Thursday, April 2, 2020

Music in a Time of Anxiety: Bartók's Sonata for Two Pianos & Percussion

In what feels like Week #144 of the global COVID-19 Isolation, Peter Sirotin, Artistic Director of Market Square Concerts, has selected two works for this week's “Weekly Dose of Great Chamber Music” with the view that music is good medicine for the soul. The main reason for selecting these two performances is to feature Stuart Malina, whose celebration of his Twenty Years as Music Director of the Harrisburg Symphony has been cut short by concerns over the Coronavirus. Featured as a guest pianist with Market Square Concerts over many of those years, Malina was also to be involved with MSC's final concert of the season, our own celebration of Stuart's Twenty Years in Harrisburg and that too, now, has been canceled, rescheduled for a later season.

There is another theme in these two works. Hungarian composer Bela Bartók wrote his Sonata for Two Pianos and Percussion in the shadow of what soon became World War II and the dark mood, especially of the first movement and many of the nighttime interruptions of the middle movement, reflect that period of grim uncertainty. Soviet composer Dmitri Shostakovich wrote his Piano Quintet in G Minor in 1940, shortly after World War II began, where the looming threat was the imminent invasion by Nazi Germany in June of 1941.
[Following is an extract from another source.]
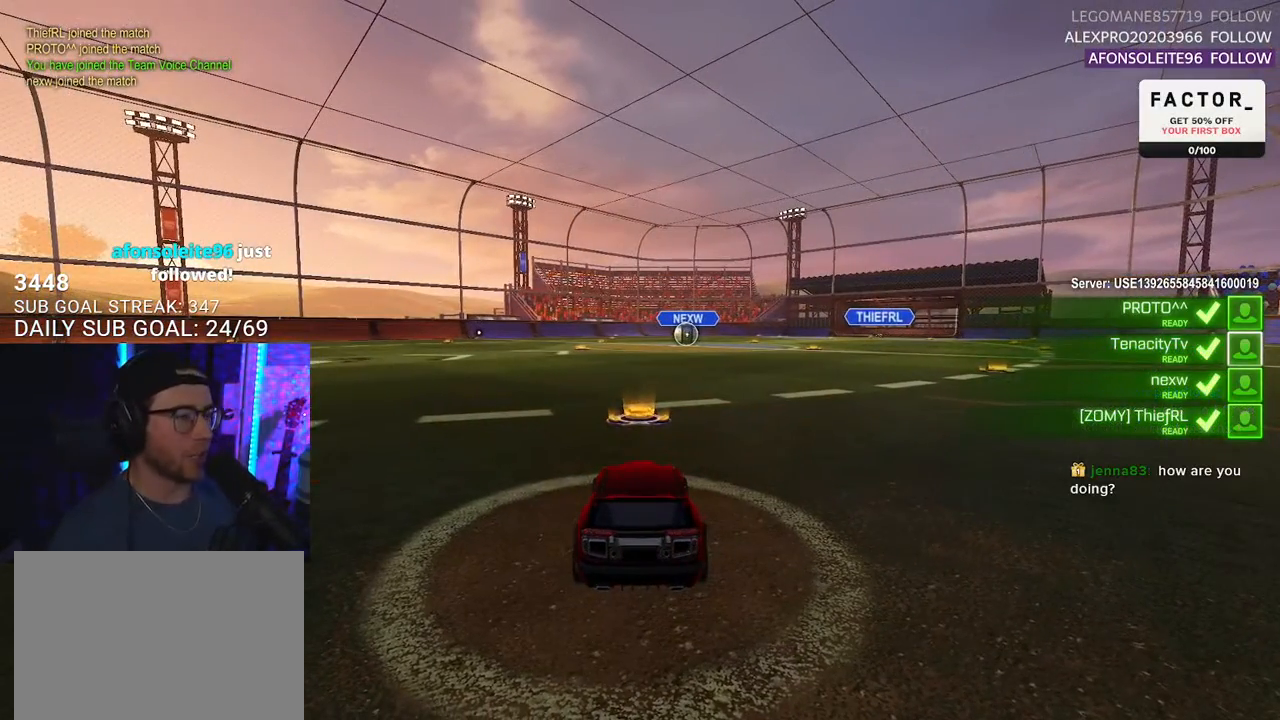
{"buttons": ["R2"], "left_stick": "center", "right_stick": "center", "events": []}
While much is made of our being at war with an “invisible enemy,” perhaps the associations with this music is apt. Just as art can be entertaining, it can also be intellectually stimulating. It can also be cathartic and let us know – as the acting teacher Stella Adler said in a quote that heads this blog, “Life beats down and crushes the soul and art reminds you that you have one” – we have gotten through anxious times before and we can get through this one.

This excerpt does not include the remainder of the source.